== Your assignment ==
Turn the lines of the data below into a JSON list of strings, one string per line, skipping blank lines.

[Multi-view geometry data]
********************

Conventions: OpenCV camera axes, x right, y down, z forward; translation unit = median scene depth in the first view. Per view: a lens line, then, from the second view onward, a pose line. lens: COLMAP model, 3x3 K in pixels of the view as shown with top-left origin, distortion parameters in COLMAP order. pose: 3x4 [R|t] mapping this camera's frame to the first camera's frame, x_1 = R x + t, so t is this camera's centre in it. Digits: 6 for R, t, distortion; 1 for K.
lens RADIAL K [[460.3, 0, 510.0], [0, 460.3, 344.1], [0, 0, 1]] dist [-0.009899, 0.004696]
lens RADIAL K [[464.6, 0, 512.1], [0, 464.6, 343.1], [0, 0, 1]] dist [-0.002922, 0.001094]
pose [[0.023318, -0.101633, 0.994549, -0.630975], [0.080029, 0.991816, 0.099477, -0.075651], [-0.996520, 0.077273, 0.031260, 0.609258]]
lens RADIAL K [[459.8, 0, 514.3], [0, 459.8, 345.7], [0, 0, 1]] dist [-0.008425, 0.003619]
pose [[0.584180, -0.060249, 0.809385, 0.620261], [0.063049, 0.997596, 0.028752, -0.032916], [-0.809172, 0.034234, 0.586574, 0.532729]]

********************

== Result for this exercise ==
[
  "Conventions: OpenCV camera axes, x right, y down, z forward; translation unit = median scene depth in the first view. Per view: a lens line, then, from the second view onward, a pose line. lens: COLMAP model, 3x3 K in pixels of the view as shown with top-left origin, distortion parameters in COLMAP order. pose: 3x4 [R|t] mapping this camera's frame to the first camera's frame, x_1 = R x + t, so t is this camera's centre in it. Digits: 6 for R, t, distortion; 1 for K.",
  "lens RADIAL K [[460.3, 0, 510.0], [0, 460.3, 344.1], [0, 0, 1]] dist [-0.009899, 0.004696]",
  "lens RADIAL K [[464.6, 0, 512.1], [0, 464.6, 343.1], [0, 0, 1]] dist [-0.002922, 0.001094]",
  "pose [[0.023318, -0.101633, 0.994549, -0.630975], [0.080029, 0.991816, 0.099477, -0.075651], [-0.996520, 0.077273, 0.031260, 0.609258]]",
  "lens RADIAL K [[459.8, 0, 514.3], [0, 459.8, 345.7], [0, 0, 1]] dist [-0.008425, 0.003619]",
  "pose [[0.584180, -0.060249, 0.809385, 0.620261], [0.063049, 0.997596, 0.028752, -0.032916], [-0.809172, 0.034234, 0.586574, 0.532729]]"
]